In an exclusive interview with the Observer, the Labour leader calls for cross-party agreement on new media ownership laws that would cut Murdoch's current market share, arguing that he has "too much power over British public life". ...<cont>

http://www.guardian.co.uk/politics/2011/jul/16/rupert-murdoch-ed-miliband-phone-hacking

And if only we could dismantle his media empire in Australia, too!
Deals with various Oz governments have allowed a totally disproportionate control of our media to Murdoch.
There are some cities where you can buy only Murdoch newspapers as a result. :


Quote:
News Limited, the birthplace of Murdoch's global empire, in 2006 controlled 68 percent of the Australian metropolitan and regional newspaper market, according to the Press Council.

As well as owning eight of Australia's 12 metropolitan daily newspapers, Murdoch has extensive Internet assets, a stake in broadcasters Sky News and Fox Sports, and is angling to run the international Australia Network TV channel.


http://au.news.yahoo.com/thewest/a/-/world/9843248/australia-pm-open-to-media-review-after-news-scandal/
msolga
 
  1  
Reply Sat 16 Jul, 2011 08:16 pm
@msolga,
http://static.guim.co.uk/sys-images/Observer/Pix/pictures/2011/7/17/1310866209602/17.07.11-Chris-Riddell-on-006.jpg
izzythepush
 
  1  
Reply Sun 17 Jul, 2011 03:33 am
@msolga,
I never realised how much power he had in Oz.
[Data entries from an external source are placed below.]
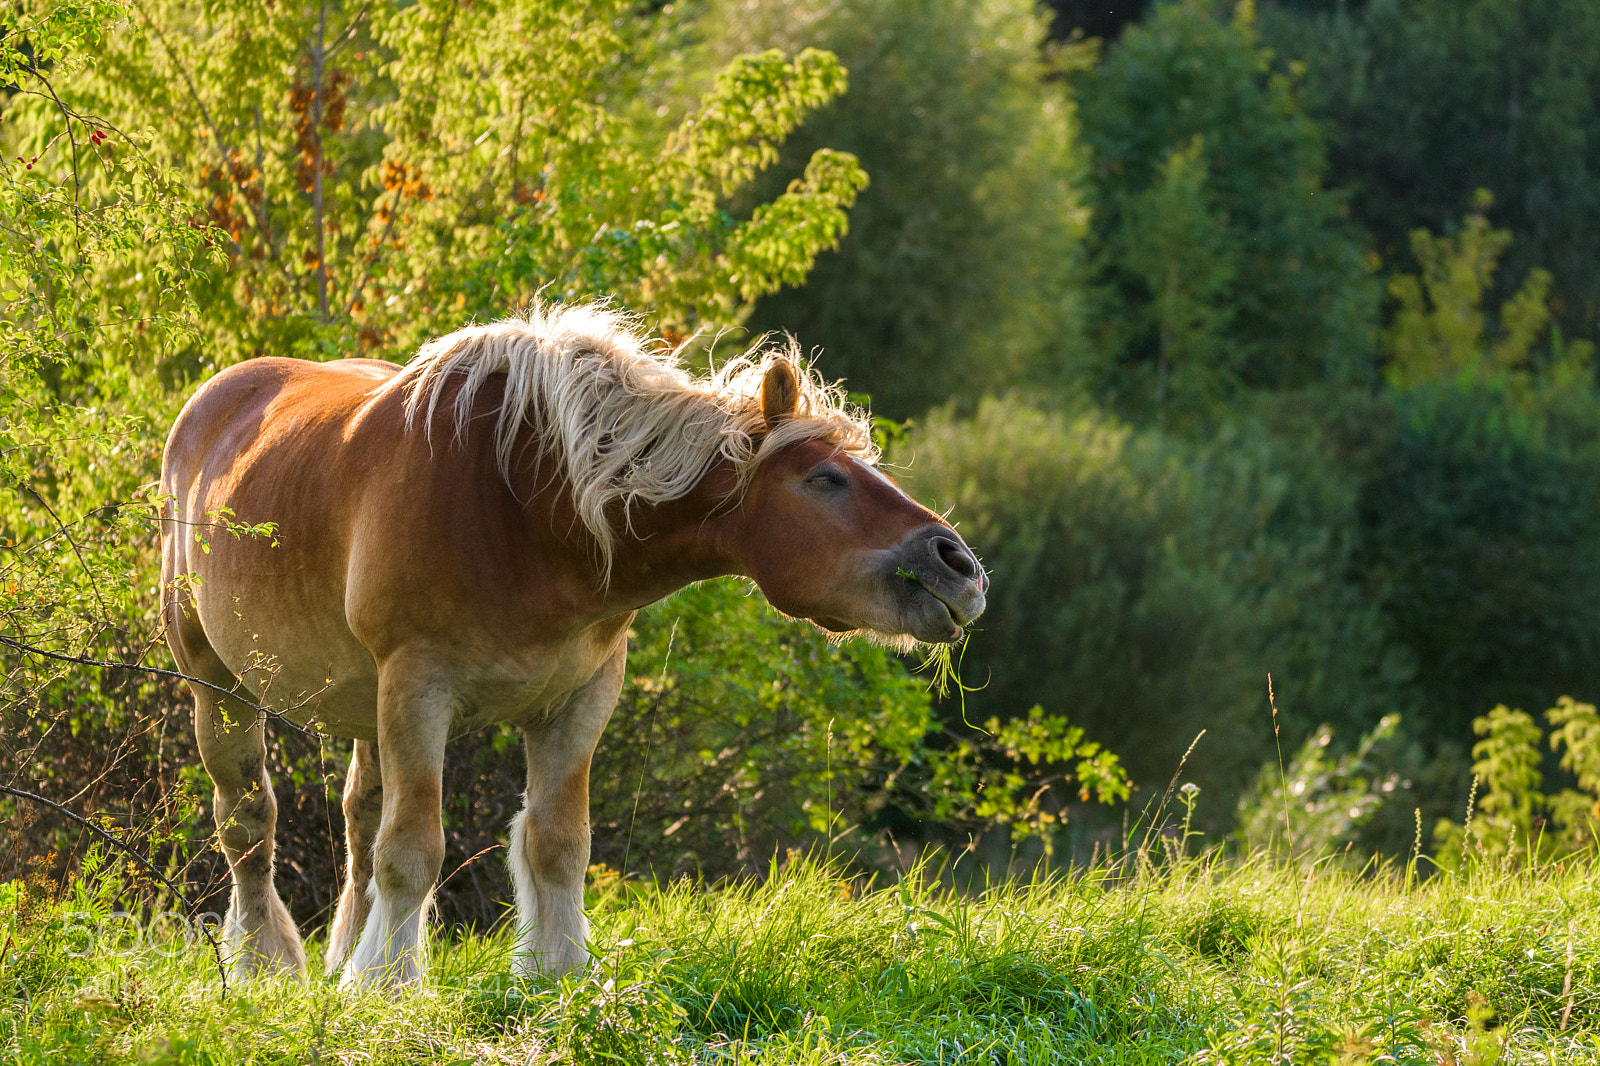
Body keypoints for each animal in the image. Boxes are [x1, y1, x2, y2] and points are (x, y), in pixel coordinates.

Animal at [158, 302, 987, 989]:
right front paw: (388, 983)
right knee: (249, 824)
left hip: (364, 703)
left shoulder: (580, 698)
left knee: (358, 823)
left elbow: (557, 842)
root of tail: (216, 398)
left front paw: (557, 971)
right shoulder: (418, 689)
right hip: (218, 686)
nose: (962, 568)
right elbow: (414, 848)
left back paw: (341, 954)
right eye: (824, 478)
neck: (526, 508)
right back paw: (265, 962)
It's bad enough how much he has here. Ed was talking about his UK assets, there's very little we can do about the rest of the world. It keeps coming back to Milly Dowler though, that was what caused public revulsion and made the government take steps. All the other stuff had been known about, but it didn't really make people angry.
msolga
 
  1  
Reply Sun 17 Jul, 2011 04:55 am
@izzythepush,
Quote:
I never realised how much power he had in Oz.

He started out here, Izzy & honed his "skills" through various media take-over battles long before he left our shores & moved on to yours & the US.
And he has left us a lasting legacy which many of us in Oz would definitely prefer not to have. Neutral

Quote:
Ed was talking about his UK assets, there's very little we can do about the rest of the world.

Well, of course you can't.
Every country is responsible for its own media ownership (& other) regulations & he has "persuaded" various Oz governments to change ours to suit his purposes.
John Pilger has written quite a bit about this & his corrupting influence in his past writings.

Quote:
It keeps coming back to Milly Dowler though, that was what caused public revulsion and made the government take steps. All the other stuff had been known about, but it didn't really make people angry.

However, if his empire had not become so powerful & so used to getting its own way without repercussions for so long, in your country & mine, perhaps excesses like the outrageous Milly Downer phone tappings might not have occurred? Or perhaps might not have been so wide-spread?